Hatussas założone zostało na ściętym wierzchołku wzgórza, co miało znaczenie dla obronności tego miejsca, na powierzchni około 1,8 km2. W skład miasta wchodziła cytadela wraz z budynkami administracyjnymi i świątyniami oraz obszar, na którym zamieszkiwali obywatele. Ta część otoczona była murami obronnymi. Do miasta dostać można było się jedną z sześciu bram. Do dzisiaj zachowały się tylko cztery z nich.
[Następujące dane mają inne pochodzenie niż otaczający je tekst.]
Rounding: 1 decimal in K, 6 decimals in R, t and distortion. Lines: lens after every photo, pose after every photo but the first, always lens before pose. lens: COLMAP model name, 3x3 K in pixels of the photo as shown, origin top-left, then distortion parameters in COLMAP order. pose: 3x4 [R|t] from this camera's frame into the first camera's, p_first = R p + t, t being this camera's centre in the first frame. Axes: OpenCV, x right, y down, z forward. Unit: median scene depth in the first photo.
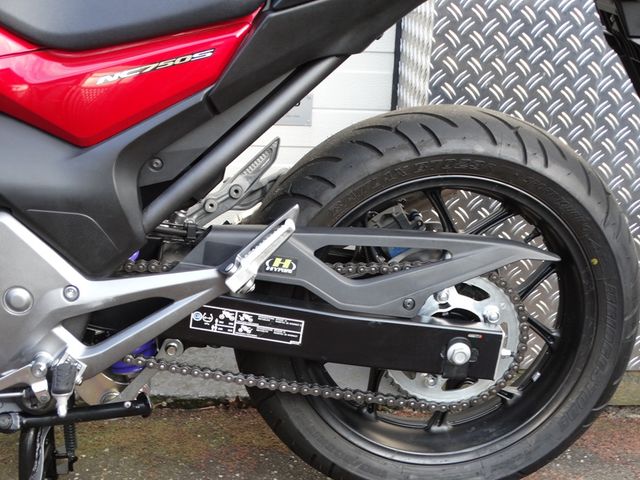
lens RADIAL K [[1066.7, 0, 319.9], [0, 1066.7, 282.4], [0, 0, 1]] dist [-0.014579, 0.051535]
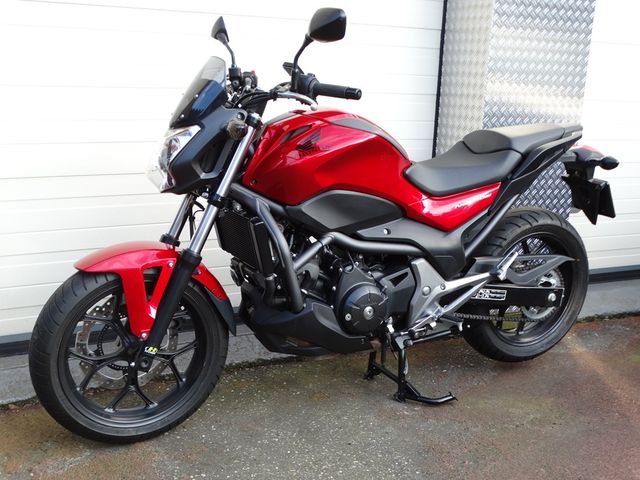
lens RADIAL K [[743.2, 0, 320.0], [0, 743.2, 240.0], [0, 0, 1]] dist [-0.001530, -0.005817]
pose [[0.934465, -0.075744, 0.347906, -1.062348], [0.108750, 0.991136, -0.076314, 0.002083], [-0.339042, 0.109147, 0.934418, -0.578764]]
Zachodnią bramę zdobił relief lwa, wschodnia ozdobiona była reliefem wojownika, zaś na bramie południowej widniał relief sfinksa. W Hatussas znajdowało się wiele zespołów świątynnych. Badania archeologiczne w Hatussas doprowadziły do odkrycia jednej z najstarszych bibliotek królewskich na terenie Bliskiego Wschodu, składającej się z 1300 tabliczek.

Według hipotez niektórych badaczy kultury i państwowości starożytnego Bliskiego Wschodu upadek Huattusas nie był związany bezpośrednio z najazdem Ludów Morza – to sami mieszkańcy miasta mieli podjąć decyzję o jego opuszczeniu, a budynki związane z organami władzy spalili. Hugo Winckler, pierwszy archeolog kierujący pracami wykopaliskowym w Hatussas, przełożył też na język niemiecki Kodeks Hammurabiego oraz Listy z Amarny, czyli pozostałości korespondencji dyplomatycznej pomiędzy władcami Egiptu a władcami niezależnych państw w Mezopotamii i Anatolii.
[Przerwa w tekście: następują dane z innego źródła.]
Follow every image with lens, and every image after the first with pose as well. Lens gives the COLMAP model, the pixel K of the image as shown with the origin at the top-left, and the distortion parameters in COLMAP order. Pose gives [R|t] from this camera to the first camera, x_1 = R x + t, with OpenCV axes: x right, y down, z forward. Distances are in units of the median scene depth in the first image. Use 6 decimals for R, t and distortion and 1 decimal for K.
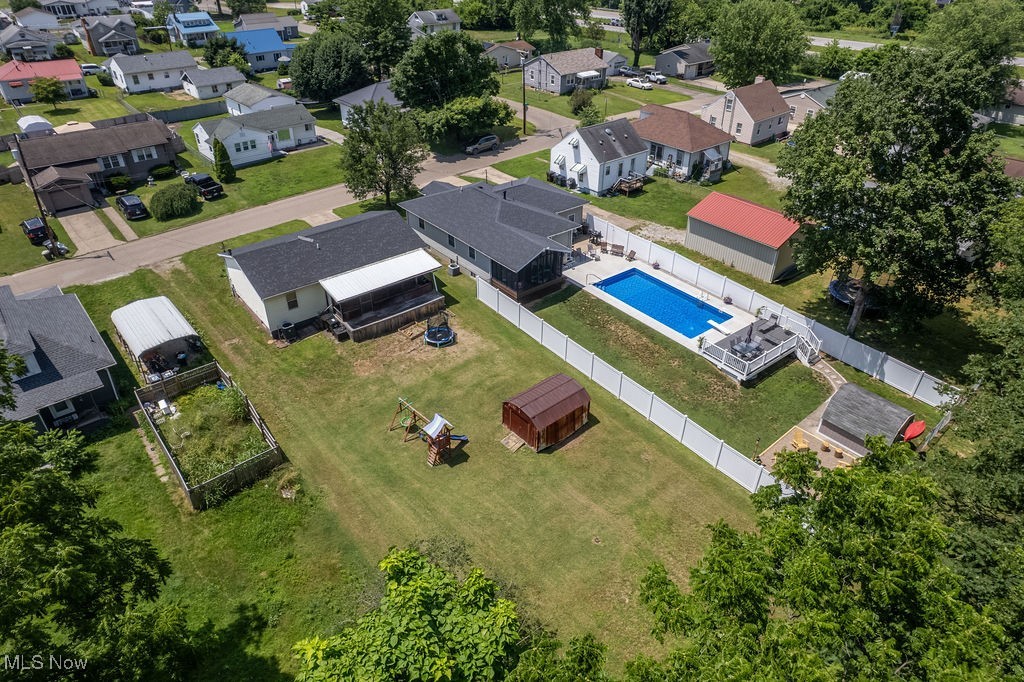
lens RADIAL K [[655.2, 0, 512.8], [0, 655.2, 337.7], [0, 0, 1]] dist [-0.072942, 0.065416]
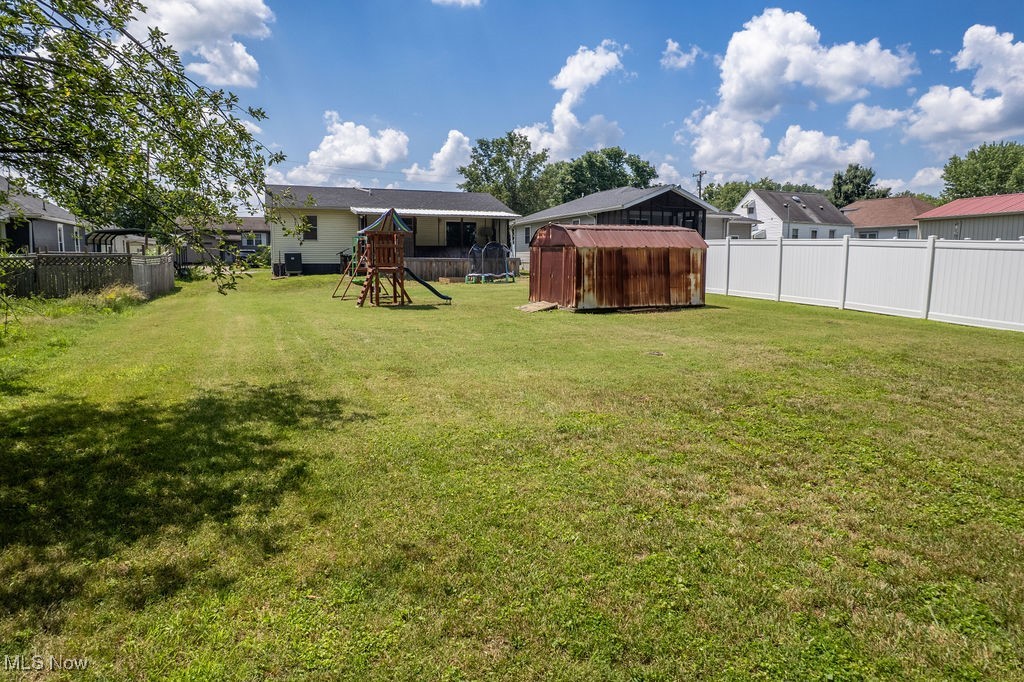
lens RADIAL K [[656.8, 0, 515.3], [0, 656.8, 326.1], [0, 0, 1]] dist [-0.043952, 0.000374]
pose [[0.948325, 0.030543, -0.315828, 0.114444], [-0.173320, 0.883606, -0.434971, 0.313030], [0.265783, 0.467234, 0.843239, 0.477445]]
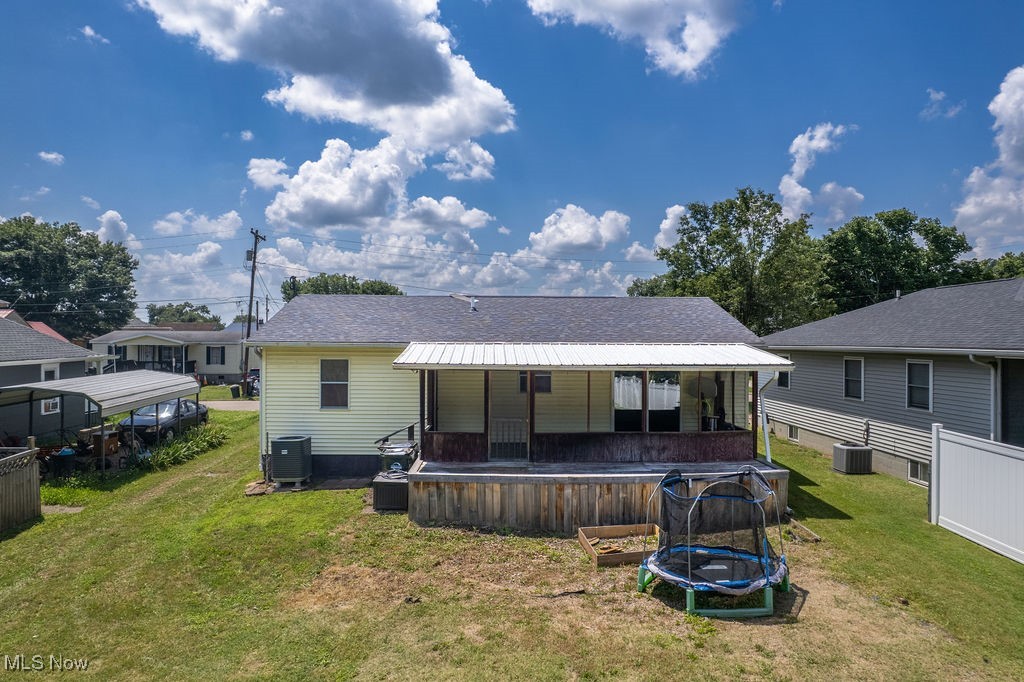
lens RADIAL K [[655.2, 0, 512.8], [0, 655.2, 337.7], [0, 0, 1]] dist [-0.072942, 0.065416]
pose [[0.795221, -0.003643, -0.606309, -0.034760], [-0.331427, 0.834753, -0.439708, 0.048711], [0.507720, 0.550612, 0.662606, 0.770749]]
Po odwiedzeniu ruin miasta pojechaliśmy jeszcze na chwilę do znajdującego się nieopodal panteonu bogów hetyckich – czyli położonych w skałach miejsc, gdzie znajdowały się między innymi malowidła naskalne, płaskorzeźby, czy miejsce spalania ciał.
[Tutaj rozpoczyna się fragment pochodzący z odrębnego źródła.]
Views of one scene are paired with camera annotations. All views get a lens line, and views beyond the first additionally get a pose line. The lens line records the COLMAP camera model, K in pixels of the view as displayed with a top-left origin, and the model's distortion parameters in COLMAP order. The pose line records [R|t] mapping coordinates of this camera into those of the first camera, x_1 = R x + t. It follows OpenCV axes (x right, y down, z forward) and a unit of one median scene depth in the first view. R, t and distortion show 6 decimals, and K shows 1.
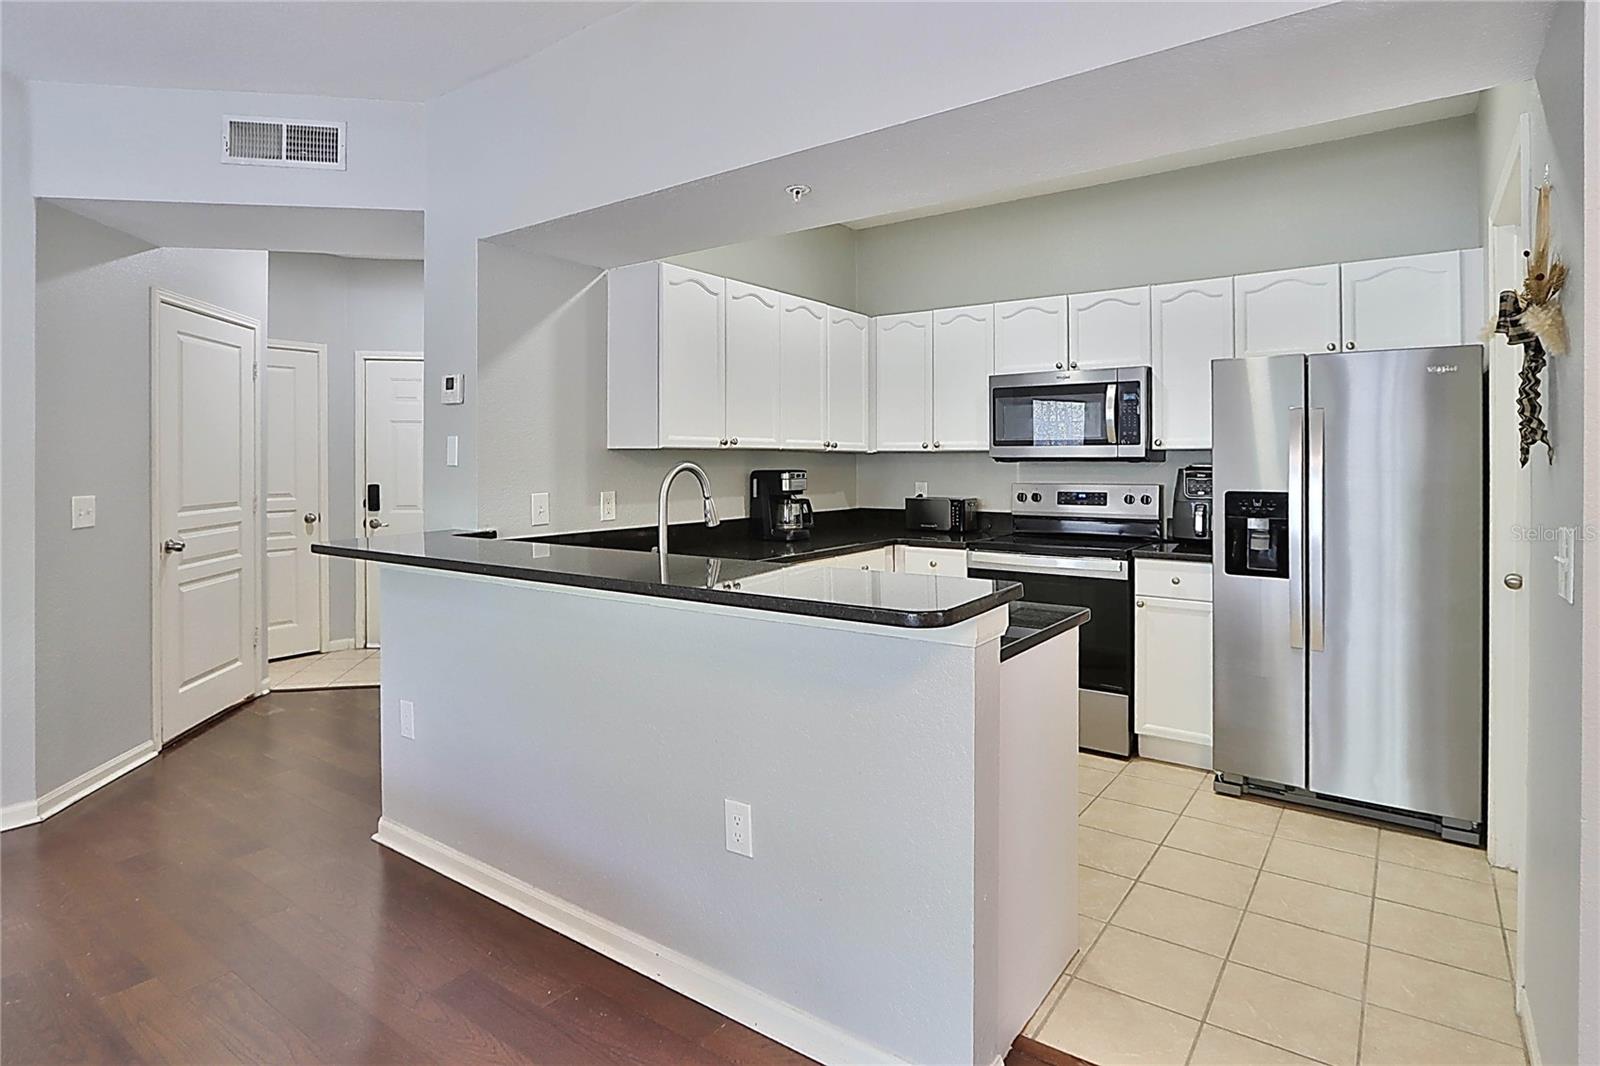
lens RADIAL K [[888.9, 0, 699.0], [0, 888.9, 474.0], [0, 0, 1]] dist [-0.003117, 0.000847]
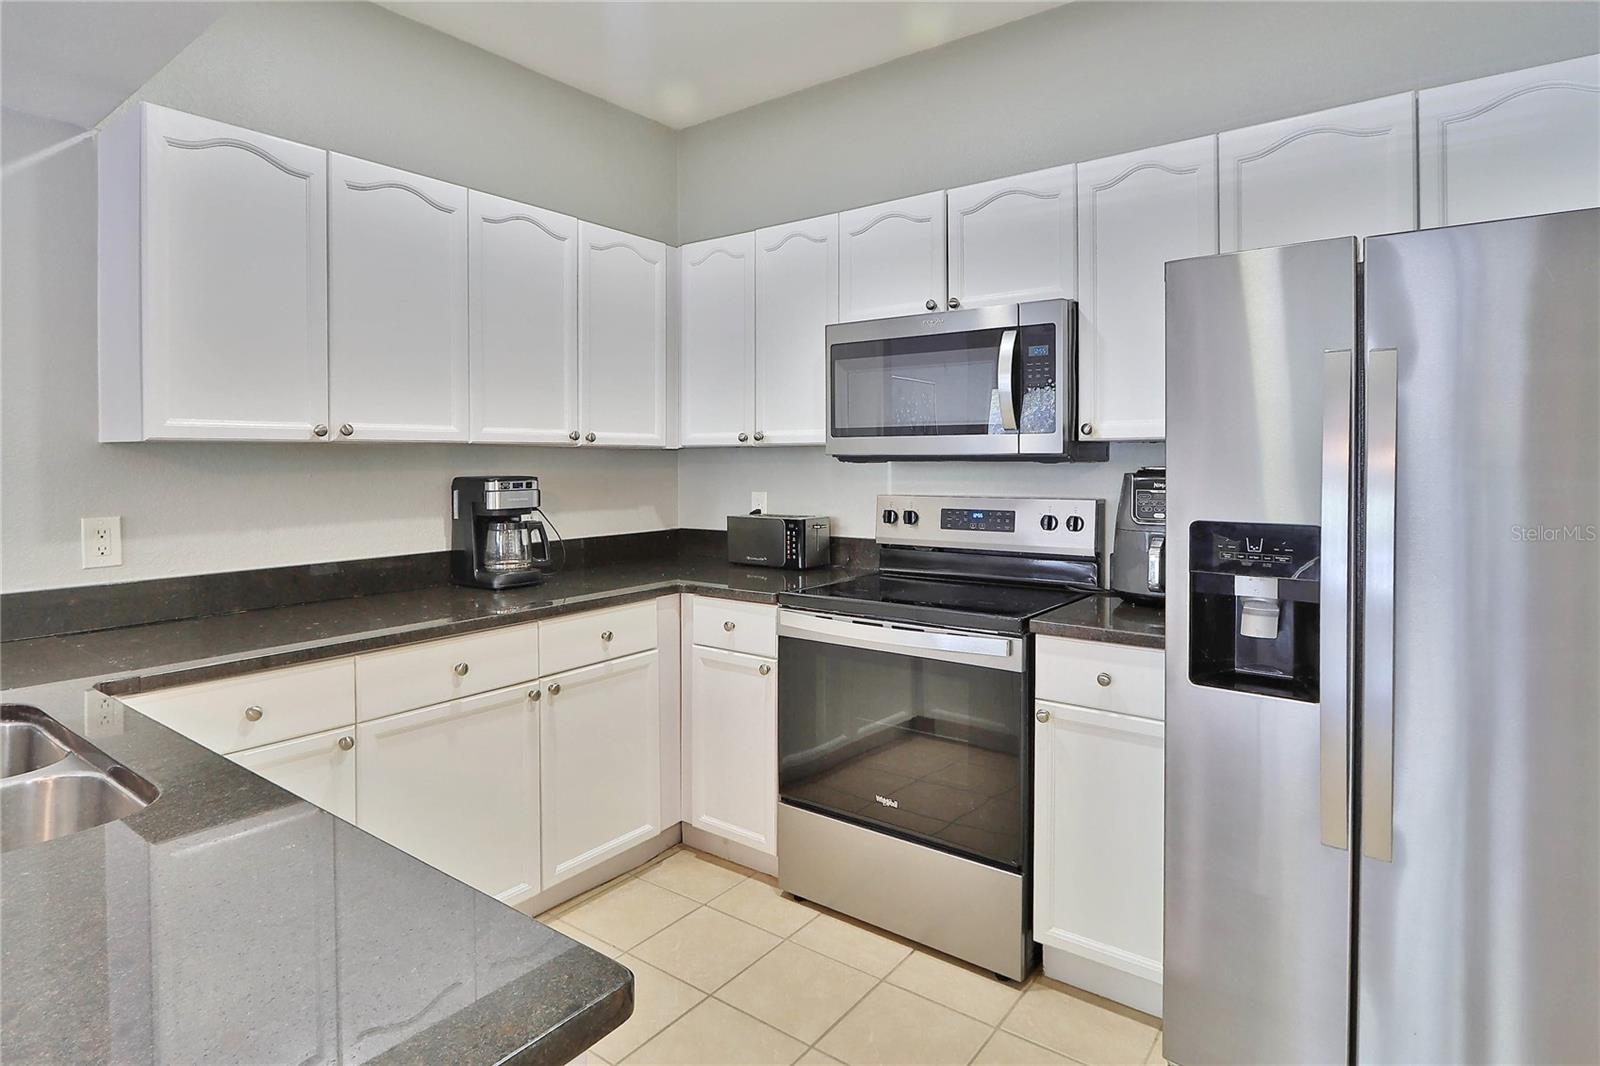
lens RADIAL K [[888.9, 0, 663.0], [0, 888.9, 483.0], [0, 0, 1]] dist [-0.003117, 0.000847]
pose [[0.999215, -0.002088, -0.039556, 0.255894], [0.002526, 0.999936, 0.011012, -0.006827], [0.039530, -0.011103, 0.999157, 0.395435]]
Po kolejnej przerwie na lunch pojechaliśmy już w kierunku miejsca dzisiejszego noclegu, czyli przepięknie położonego miasta Amasya – stolicy starożytnego państwa Pontu. Miasto, którego początki sięgają 6500 roku p.n.e., mieści się w wąskiej dolinie rzeki Yeşilırmak (Zielona Rzeka). W czasach osmańskich było ono ważnym ośrodkiem kulturalnym, w którym kształciło się zarówno wielu ludzi nauki (między innymi słynny geograf Strabon, żyjący w I wieku p.n.e.), jak i osmańscy książęta. Nic dziwnego, że do dziś Amasyę zdobi tak wiele budynków ufundowanych przez sułtanów. Można tu jednak odnaleźć także ślady wcześniejszych cywilizacji.

Na urwistej skale wznoszą się ruiny twierdzy, wewnątrz której znajduje się pałac osmański, a także tajemne przejście podziemne. Nad samym miastem górują wyciosane w skale, wspaniałe grobowce królów pontyjskich, które szczególnie pięknie wyglądają w nocy, gdy są podświetlone. Naturalne piękno otaczającej Amasyę przyrody oraz wspaniała zabytkowa architektura przyniosły jej zaszczytne miano jednego z najpiękniejszych miast Turcji.

Dzisiaj śpimy w hotelu Taşhan, położonym w samym centrum miasteczka w zabytkowym budynku.